RESTful API Server for Docks
https://tripleparity.github.io/docks-api/stack-api-spec.html
GNU General Public License v3.0
0 stars 0 forks source link

Eliminate 'pass through tunnel' #20

Closed FJMentz closed 6 years ago

FJMentz commented 6 years ago

I feel this is a big issue to discuss in a face-to-face meeting but here is the basics:

I want to move all the 'direct' calls [from the frontend (docks-ui) to docker] to backend (docks). In example: In frontend I want to make a request getAmountContainers and pass x through (an amount) and the backend should implement the functionality to get containers from docker's api and do the filtering (like only send through x amount of containers) back.

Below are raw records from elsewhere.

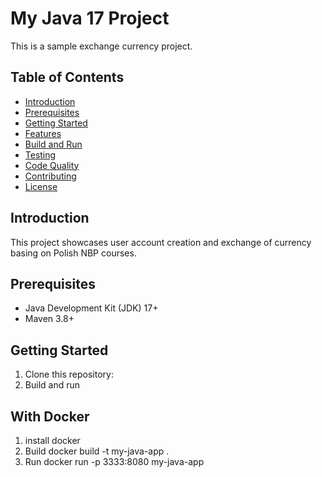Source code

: # My Java 17 Project

This is a sample exchange currency project.

## Table of Contents

- [Introduction](#introduction)
- [Prerequisites](#prerequisites)
- [Getting Started](#getting-started)
- [Features](#features)
- [Build and Run](#build-and-run)
- [Testing](#testing)
- [Code Quality](#code-quality)
- [Contributing](#contributing)
- [License](#license)

## Introduction

This project showcases user account creation and exchange of currency basing on Polish NBP courses.

## Prerequisites

- Java Development Kit (JDK) 17+
- Maven 3.8+

## Getting Started

1. Clone this repository:
2. Build and run

## With Docker
1. install docker
2. Build
   docker build -t my-java-app .
3. Run
   docker run -p 3333:8080 my-java-app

This will make the api more api like and also move all 'vulnerabilities' to the backend and give the frontend only the needed 'functions' making it a bit more secure? I feel this is should be done.

Can I please have some feedback on this from everyone? Also can we discuss this on slack and if needed in person?

Jason-vh commented 6 years ago

As I said to Raymond in our last meeting, this is a requirement - that API passthrough is fine for temporary development, but it can't be used in a production environment.

egeldenhuys commented 6 years ago

The Docker API will have to be wrapped in order to provide authorization

egeldenhuys commented 6 years ago

Side effect from implementing other features.